• _Exercise aim_: Copy out the rows below unchanged, from the first line through the line containing "Articulation", inclusive.

• _Dataset content_:

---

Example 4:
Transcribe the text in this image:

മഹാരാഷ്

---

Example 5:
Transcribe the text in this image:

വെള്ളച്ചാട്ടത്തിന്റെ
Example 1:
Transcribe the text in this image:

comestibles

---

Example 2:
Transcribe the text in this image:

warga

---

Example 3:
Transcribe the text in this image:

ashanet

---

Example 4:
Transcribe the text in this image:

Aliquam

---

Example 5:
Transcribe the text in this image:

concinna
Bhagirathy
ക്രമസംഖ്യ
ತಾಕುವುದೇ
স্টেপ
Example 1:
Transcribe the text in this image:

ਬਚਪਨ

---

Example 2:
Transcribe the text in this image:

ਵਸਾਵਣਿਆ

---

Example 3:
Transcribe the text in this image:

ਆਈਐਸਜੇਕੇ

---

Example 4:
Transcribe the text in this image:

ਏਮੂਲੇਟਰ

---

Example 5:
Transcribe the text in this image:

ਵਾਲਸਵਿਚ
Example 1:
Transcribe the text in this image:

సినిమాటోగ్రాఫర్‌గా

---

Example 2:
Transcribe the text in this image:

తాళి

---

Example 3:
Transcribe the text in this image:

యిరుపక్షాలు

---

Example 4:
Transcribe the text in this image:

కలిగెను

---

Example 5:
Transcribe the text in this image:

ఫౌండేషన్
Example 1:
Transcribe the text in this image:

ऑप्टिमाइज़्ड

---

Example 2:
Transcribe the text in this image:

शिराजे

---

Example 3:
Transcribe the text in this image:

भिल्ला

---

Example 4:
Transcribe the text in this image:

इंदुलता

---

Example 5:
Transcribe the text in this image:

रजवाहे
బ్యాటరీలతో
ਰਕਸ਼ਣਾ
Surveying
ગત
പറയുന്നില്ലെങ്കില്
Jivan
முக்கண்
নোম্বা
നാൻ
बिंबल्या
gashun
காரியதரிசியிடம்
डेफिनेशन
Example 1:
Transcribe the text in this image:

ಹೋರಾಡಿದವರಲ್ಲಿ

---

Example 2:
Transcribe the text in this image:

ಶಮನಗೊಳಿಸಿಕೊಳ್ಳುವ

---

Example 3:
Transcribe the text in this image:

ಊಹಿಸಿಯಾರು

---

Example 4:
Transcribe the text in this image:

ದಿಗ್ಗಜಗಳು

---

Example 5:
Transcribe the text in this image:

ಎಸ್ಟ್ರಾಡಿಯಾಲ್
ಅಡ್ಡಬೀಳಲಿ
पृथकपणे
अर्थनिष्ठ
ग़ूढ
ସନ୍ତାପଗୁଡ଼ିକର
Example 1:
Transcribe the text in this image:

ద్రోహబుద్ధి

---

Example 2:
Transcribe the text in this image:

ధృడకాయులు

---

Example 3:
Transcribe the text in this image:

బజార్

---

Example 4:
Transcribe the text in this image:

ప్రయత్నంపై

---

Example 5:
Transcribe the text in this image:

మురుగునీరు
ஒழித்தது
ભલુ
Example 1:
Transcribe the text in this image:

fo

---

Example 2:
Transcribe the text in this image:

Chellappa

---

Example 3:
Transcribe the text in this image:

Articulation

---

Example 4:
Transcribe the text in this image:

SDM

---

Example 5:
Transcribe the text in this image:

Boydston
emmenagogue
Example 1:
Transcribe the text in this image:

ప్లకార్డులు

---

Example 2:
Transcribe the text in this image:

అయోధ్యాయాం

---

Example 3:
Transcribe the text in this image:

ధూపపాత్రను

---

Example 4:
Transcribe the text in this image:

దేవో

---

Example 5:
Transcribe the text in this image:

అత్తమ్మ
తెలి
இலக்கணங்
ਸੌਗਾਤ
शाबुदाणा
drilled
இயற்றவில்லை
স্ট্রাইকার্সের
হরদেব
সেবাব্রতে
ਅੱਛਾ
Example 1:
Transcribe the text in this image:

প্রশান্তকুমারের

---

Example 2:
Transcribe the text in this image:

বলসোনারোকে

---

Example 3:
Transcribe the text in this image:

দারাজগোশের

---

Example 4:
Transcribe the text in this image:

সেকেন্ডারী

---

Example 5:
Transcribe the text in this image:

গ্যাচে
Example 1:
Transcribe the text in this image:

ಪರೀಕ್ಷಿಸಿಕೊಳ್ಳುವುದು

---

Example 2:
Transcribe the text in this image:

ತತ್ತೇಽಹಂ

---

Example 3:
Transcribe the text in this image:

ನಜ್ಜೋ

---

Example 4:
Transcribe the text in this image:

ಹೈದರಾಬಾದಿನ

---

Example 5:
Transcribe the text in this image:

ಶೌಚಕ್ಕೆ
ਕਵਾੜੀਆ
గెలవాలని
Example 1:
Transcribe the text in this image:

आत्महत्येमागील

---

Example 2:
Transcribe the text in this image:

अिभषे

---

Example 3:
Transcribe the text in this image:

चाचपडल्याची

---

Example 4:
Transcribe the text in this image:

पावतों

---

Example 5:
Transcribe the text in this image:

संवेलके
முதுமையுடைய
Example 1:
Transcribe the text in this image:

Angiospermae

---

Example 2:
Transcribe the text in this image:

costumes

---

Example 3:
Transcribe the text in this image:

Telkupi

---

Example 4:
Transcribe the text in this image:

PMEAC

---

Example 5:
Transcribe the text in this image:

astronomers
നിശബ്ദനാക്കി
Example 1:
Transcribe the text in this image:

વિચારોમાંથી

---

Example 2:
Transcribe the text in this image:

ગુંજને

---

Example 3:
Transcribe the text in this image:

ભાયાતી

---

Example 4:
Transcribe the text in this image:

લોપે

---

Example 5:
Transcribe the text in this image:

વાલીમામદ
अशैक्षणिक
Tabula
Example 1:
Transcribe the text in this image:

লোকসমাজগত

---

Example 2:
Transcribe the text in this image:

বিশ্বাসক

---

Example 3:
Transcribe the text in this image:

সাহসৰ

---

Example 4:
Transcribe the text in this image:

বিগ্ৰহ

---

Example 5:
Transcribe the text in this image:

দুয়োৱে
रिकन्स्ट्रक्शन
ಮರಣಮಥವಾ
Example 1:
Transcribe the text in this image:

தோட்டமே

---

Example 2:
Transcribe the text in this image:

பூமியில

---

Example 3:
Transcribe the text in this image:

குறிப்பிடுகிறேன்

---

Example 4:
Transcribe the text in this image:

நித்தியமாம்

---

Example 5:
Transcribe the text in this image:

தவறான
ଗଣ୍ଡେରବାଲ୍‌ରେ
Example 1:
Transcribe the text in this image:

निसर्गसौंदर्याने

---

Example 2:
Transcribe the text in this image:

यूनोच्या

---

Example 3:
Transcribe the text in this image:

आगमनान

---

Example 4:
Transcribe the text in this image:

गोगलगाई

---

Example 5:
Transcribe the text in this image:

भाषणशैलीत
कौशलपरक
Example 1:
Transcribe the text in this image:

• _The result_:
---

Example 4:
Transcribe the text in this image:

മഹാരാഷ്

---

Example 5:
Transcribe the text in this image:

വെള്ളച്ചാട്ടത്തിന്റെ
Example 1:
Transcribe the text in this image:

comestibles

---

Example 2:
Transcribe the text in this image:

warga

---

Example 3:
Transcribe the text in this image:

ashanet

---

Example 4:
Transcribe the text in this image:

Aliquam

---

Example 5:
Transcribe the text in this image:

concinna
Bhagirathy
ക്രമസംഖ്യ
ತಾಕುವುದೇ
স্টেপ
Example 1:
Transcribe the text in this image:

ਬਚਪਨ

---

Example 2:
Transcribe the text in this image:

ਵਸਾਵਣਿਆ

---

Example 3:
Transcribe the text in this image:

ਆਈਐਸਜੇਕੇ

---

Example 4:
Transcribe the text in this image:

ਏਮੂਲੇਟਰ

---

Example 5:
Transcribe the text in this image:

ਵਾਲਸਵਿਚ
Example 1:
Transcribe the text in this image:

సినిమాటోగ్రాఫర్‌గా

---

Example 2:
Transcribe the text in this image:

తాళి

---

Example 3:
Transcribe the text in this image:

యిరుపక్షాలు

---

Example 4:
Transcribe the text in this image:

కలిగెను

---

Example 5:
Transcribe the text in this image:

ఫౌండేషన్
Example 1:
Transcribe the text in this image:

ऑप्टिमाइज़्ड

---

Example 2:
Transcribe the text in this image:

शिराजे

---

Example 3:
Transcribe the text in this image:

भिल्ला

---

Example 4:
Transcribe the text in this image:

इंदुलता

---

Example 5:
Transcribe the text in this image:

रजवाहे
బ్యాటరీలతో
ਰਕਸ਼ਣਾ
Surveying
ગત
പറയുന്നില്ലെങ്കില്
Jivan
முக்கண்
নোম্বা
നാൻ
बिंबल्या
gashun
காரியதரிசியிடம்
डेफिनेशन
Example 1:
Transcribe the text in this image:

ಹೋರಾಡಿದವರಲ್ಲಿ

---

Example 2:
Transcribe the text in this image:

ಶಮನಗೊಳಿಸಿಕೊಳ್ಳುವ

---

Example 3:
Transcribe the text in this image:

ಊಹಿಸಿಯಾರು

---

Example 4:
Transcribe the text in this image:

ದಿಗ್ಗಜಗಳು

---

Example 5:
Transcribe the text in this image:

ಎಸ್ಟ್ರಾಡಿಯಾಲ್
ಅಡ್ಡಬೀಳಲಿ
पृथकपणे
अर्थनिष्ठ
ग़ूढ
ସନ୍ତାପଗୁଡ଼ିକର
Example 1:
Transcribe the text in this image:

ద్రోహబుద్ధి

---

Example 2:
Transcribe the text in this image:

ధృడకాయులు

---

Example 3:
Transcribe the text in this image:

బజార్

---

Example 4:
Transcribe the text in this image:

ప్రయత్నంపై

---

Example 5:
Transcribe the text in this image:

మురుగునీరు
ஒழித்தது
ભલુ
Example 1:
Transcribe the text in this image:

fo

---

Example 2:
Transcribe the text in this image:

Chellappa

---

Example 3:
Transcribe the text in this image:

Articulation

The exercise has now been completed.